I'm not sure how it's become a broadly held notion that intelligence in children is defined by the ability to memorize things and do quick recall, but I guess this is what makes for good television. All of these kids are, of course, bright, but children in general like to memorize things like the names of all the Thomas the Tank Engine characters or the names of dinosaurs. It helps them make sense of the world and given that they don't have to stuff their brains with other questions (like "did I remember to pay the mortgage?"), many can do it quite well. If you've got parents who want to promote the kid, then you've got a TV segment, though it may not be showing quite what everyone thinks it does.
It was particularly eerie in one of the Oprah episodes I watched, in which a young girl who could recite famous quotes was asked about her favorite quote from Oprah.
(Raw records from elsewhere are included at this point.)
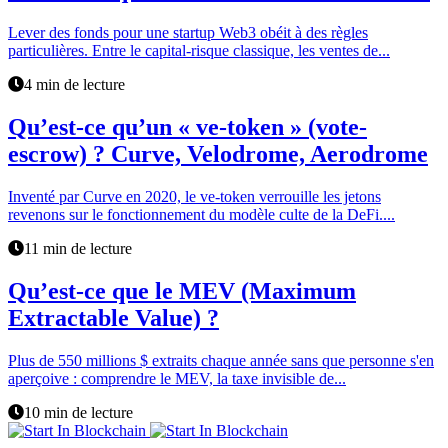
Lever des fonds pour une startup Web3 obéit à des règles
particulières. Entre le capital-risque classique, les ventes de...
4 min de lecture
Qu’est-ce qu’un « ve-token » (vote-
escrow) ? Curve, Velodrome, Aerodrome
Inventé par Curve en 2020, le ve-token verrouille les jetons
revenons sur le fonctionnement du modèle culte de la DeFi....
11 min de lecture
Qu’est-ce que le MEV (Maximum
Extractable Value) ?
Plus de 550 millions $ extraits chaque année sans que personne s'en
aperçoive : comprendre le MEV, la taxe invisible de...
10 min de lecture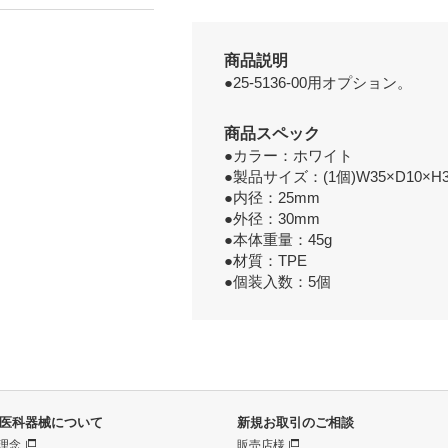
商品説明
●25-5136-00用オプション。
商品スペック
●カラー：ホワイト
●製品サイズ：(1個)W35×D10×H
●内径：25mm
●外径：30mm
●本体重量：45g
●材質：TPE
●個装入数：5個
医科器械について
新規お取引のご相談
理念
販売店様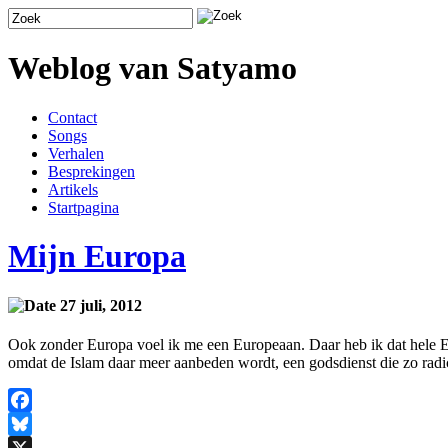
Weblog van Satyamo
Contact
Songs
Verhalen
Besprekingen
Artikels
Startpagina
Mijn Europa
27 juli, 2012
Ook zonder Europa voel ik me een Europeaan. Daar heb ik dat hele Eur
omdat de Islam daar meer aanbeden wordt, een godsdienst die zo rad
Facebook
Bluesky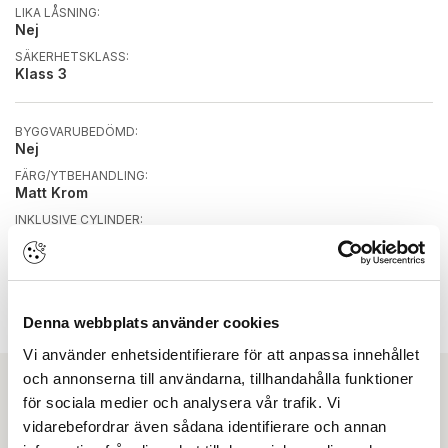
LIKA LÅSNING:
Nej
SÄKERHETSKLASS:
Klass 3
BYGGVARUBEDÖMD:
Nej
FÄRG/YTBEHANDLING:
Matt Krom
INKLUSIVE CYLINDER:
Ja
KOMBINATIONSLÅS:
Nej
SUNDAHUSBEDÖMD:
Denna webbplats använder cookies
Nej
Vi använder enhetsidentifierare för att anpassa innehållet
och annonserna till användarna, tillhandahålla funktioner
för sociala medier och analysera vår trafik. Vi
Ladda ner
vidarebefordrar även sådana identifierare och annan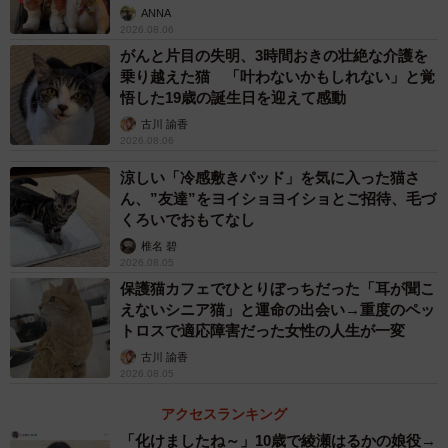
ANNA
2026.08.06
がんと片目の失明、3時間おきの壮絶な介護を
乗り越えた猫 「叶わないかもしれない」と覚
悟した19歳の誕生日を迎えて感動
古川 諭香
2026.08.06
涼しい「冷感敷きパッド」を気に入った猫さ
ん、”友達”をヨイショヨイショとご招待、毛づ
くろいでおもてなし
椎名 碧
2026.08.05
保護猫カフェでひとりぼっちだった「耳が聞こ
えないシニア猫」と運命の出会い→重度のペッ
トロスで適応障害だった女性の人生が一変
古川 諭香
2026.08.05
アクセスランキング
「化けましたね～」10歳で綾瀬はるかの娘役→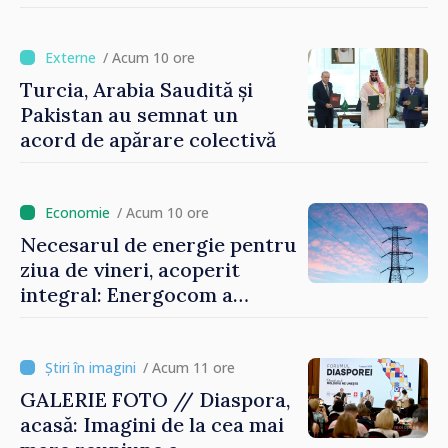
oamenilor și să repornim
motoarele economiei”
/ Acum 10 ore
Turcia, Arabia Saudită și
Pakistan au semnat un
acord de apărare colectivă
/ Acum 10 ore
Necesarul de energie pentru
ziua de vineri, acoperit
integral: Energocom a
rezervat volumele
/ Acum 11 ore
GALERIE FOTO // Diaspora,
acasă: Imagini de la cea mai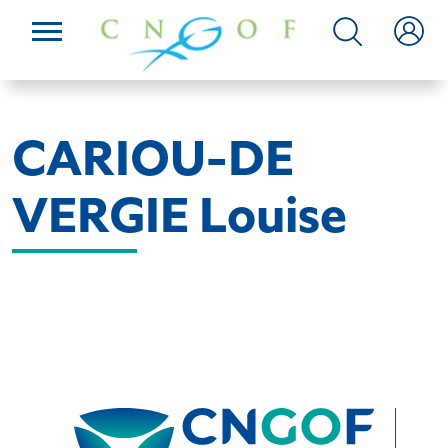
CARIOU-DE
VERGIE Louise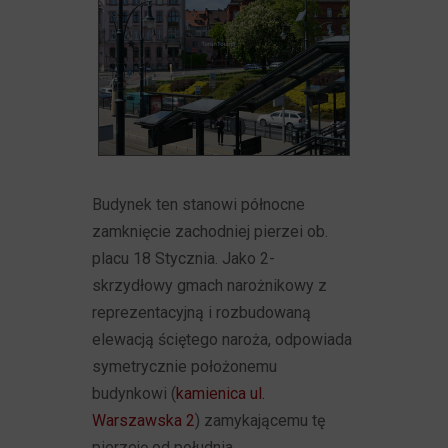
Budynek ten stanowi północne
zamknięcie zachodniej pierzei ob.
placu 18 Stycznia. Jako 2-
skrzydłowy gmach narożnikowy z
reprezentacyjną i rozbudowaną
elewacją ściętego naroża, odpowiada
symetrycznie położonemu
budynkowi (
kamienica ul.
Warszawska 2
) zamykającemu tę
pierzeję od południa.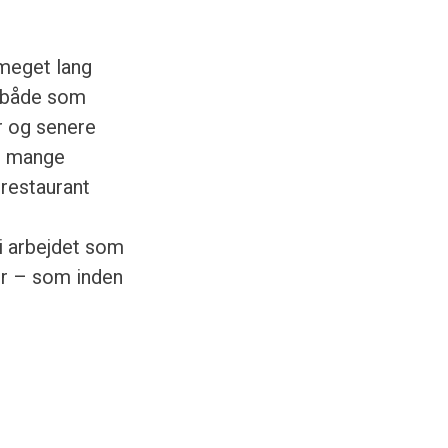
 meget lang
, både som
r og senere
og mange
 restaurant
i arbejdet som
er – som inden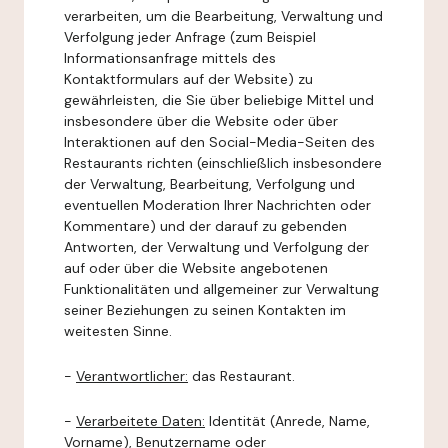
verarbeiten, um die Bearbeitung, Verwaltung und
Verfolgung jeder Anfrage (zum Beispiel
Informationsanfrage mittels des
Kontaktformulars auf der Website) zu
gewährleisten, die Sie über beliebige Mittel und
insbesondere über die Website oder über
Interaktionen auf den Social-Media-Seiten des
Restaurants richten (einschließlich insbesondere
der Verwaltung, Bearbeitung, Verfolgung und
eventuellen Moderation Ihrer Nachrichten oder
Kommentare) und der darauf zu gebenden
Antworten, der Verwaltung und Verfolgung der
auf oder über die Website angebotenen
Funktionalitäten und allgemeiner zur Verwaltung
seiner Beziehungen zu seinen Kontakten im
weitesten Sinne.
-
Verantwortlicher:
das Restaurant.
-
Verarbeitete Daten:
Identität (Anrede, Name,
Vorname), Benutzername oder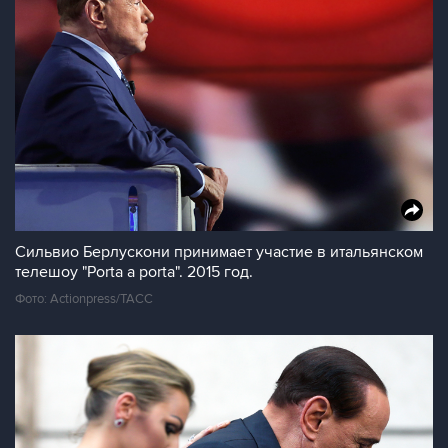
Сильвио Берлускони принимает участие в итальянском
телешоу "Porta a porta". 2015 год.
Фото: Actionpress/ТАСС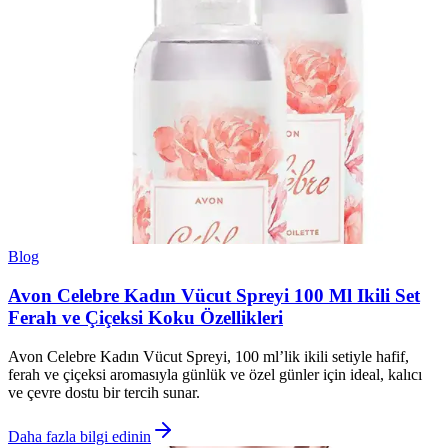
Blog
Avon Celebre Kadın Vücut Spreyi 100 Ml Ikili Set
Ferah ve Çiçeksi Koku Özellikleri
Avon Celebre Kadın Vücut Spreyi, 100 ml’lik ikili setiyle hafif,
ferah ve çiçeksi aromasıyla günlük ve özel günler için ideal, kalıcı
ve çevre dostu bir tercih sunar.
Daha fazla bilgi edinin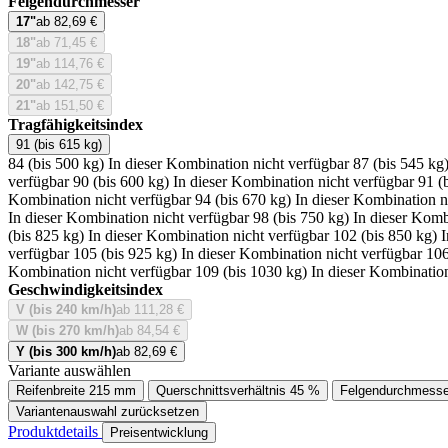
Felgendurchmesser
17"
ab 82,69 €
18"
ab 71,45 €
19"
ab 114,76 €
20"
ab 142,75 €
21"
ab 151,50 €
Tragfähigkeitsindex
91 (bis 615 kg)
84 (bis 500 kg)
In dieser Kombination nicht verfügbar
87 (bis 545 kg
verfügbar
90 (bis 600 kg)
In dieser Kombination nicht verfügbar
91 (
Kombination nicht verfügbar
94 (bis 670 kg)
In dieser Kombination n
In dieser Kombination nicht verfügbar
98 (bis 750 kg)
In dieser Komb
(bis 825 kg)
In dieser Kombination nicht verfügbar
102 (bis 850 kg)
I
verfügbar
105 (bis 925 kg)
In dieser Kombination nicht verfügbar
106
Kombination nicht verfügbar
109 (bis 1030 kg)
In dieser Kombination
Geschwindigkeitsindex
V (bis 240 km/h)
ab 111,28 €
W (bis 270 km/h)
ab 84,54 €
Y (bis 300 km/h)
ab 82,69 €
Variante auswählen
Reifenbreite
215 mm
Querschnittsverhältnis
45 %
Felgendurchmesse
Variantenauswahl zurücksetzen
Produktdetails
Preisentwicklung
She gave the quote, then said at the end "Oprah Winfrey." Since she was speaking to Oprah, this made very little sense to give the name of the speaker. But this is how she had memorized everything (quote, then name of person who said the quote), so she stayed true to form, rather than changing to take account of the current situation (which is probably a better measure of intelligence).
Anyway, this television tendency will now get a new breath of life with the new Fox show, premiering next week, called "Our Little Genius." In it, children pulled from gifted programs will answer increasingly difficult trivia questions to win money. Their parents have the option to have them stop at any given point if they decide that's enough winnings. The show's creator, Mark Burnett, told the New York Times that “I love that we’re shining a light on these academic geniuses... So much light is shined on gymnasts, football players, singers and actors. It’s not often that you get a light shined on academics.”
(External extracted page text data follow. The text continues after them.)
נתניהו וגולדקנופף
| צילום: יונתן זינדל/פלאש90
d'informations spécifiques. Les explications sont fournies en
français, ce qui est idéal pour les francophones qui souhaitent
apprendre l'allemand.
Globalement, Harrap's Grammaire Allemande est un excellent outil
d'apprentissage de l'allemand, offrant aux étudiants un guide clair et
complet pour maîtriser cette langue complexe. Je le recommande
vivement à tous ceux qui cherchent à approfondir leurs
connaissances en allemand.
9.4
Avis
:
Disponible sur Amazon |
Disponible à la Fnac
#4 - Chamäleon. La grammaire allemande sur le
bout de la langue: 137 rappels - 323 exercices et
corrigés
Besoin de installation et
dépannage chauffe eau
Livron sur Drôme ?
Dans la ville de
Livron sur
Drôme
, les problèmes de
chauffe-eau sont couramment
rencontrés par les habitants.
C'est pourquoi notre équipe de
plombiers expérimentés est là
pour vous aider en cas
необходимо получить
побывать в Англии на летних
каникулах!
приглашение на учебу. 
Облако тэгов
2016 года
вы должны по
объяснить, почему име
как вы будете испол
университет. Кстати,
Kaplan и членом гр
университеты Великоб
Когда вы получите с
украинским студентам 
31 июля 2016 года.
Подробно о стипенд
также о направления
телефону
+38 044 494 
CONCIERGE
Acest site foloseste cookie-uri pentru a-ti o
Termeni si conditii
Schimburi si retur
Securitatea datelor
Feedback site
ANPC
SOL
This is definitely true. However, I wish we would recognize that this is a certain kind of academics. For game shows to work, there has to be a right answer. So you get questions like "Who was the Roman god of war?" for which you can study and cough up the right answer. You don't get more interesting questions like "why might a culture have a god of war?" or "how might it change a culture to move from a pantheon of gods to one god?" which actually test a person's ability to draw on different bits of information and reach a new conclusion. If you had a show in which a 7-year-old discussed those questions, I'd definitely watch it. But since there's no right answer, it would be hard to dole out $500,000 in front of a studio audience. And the ratings would probably stink.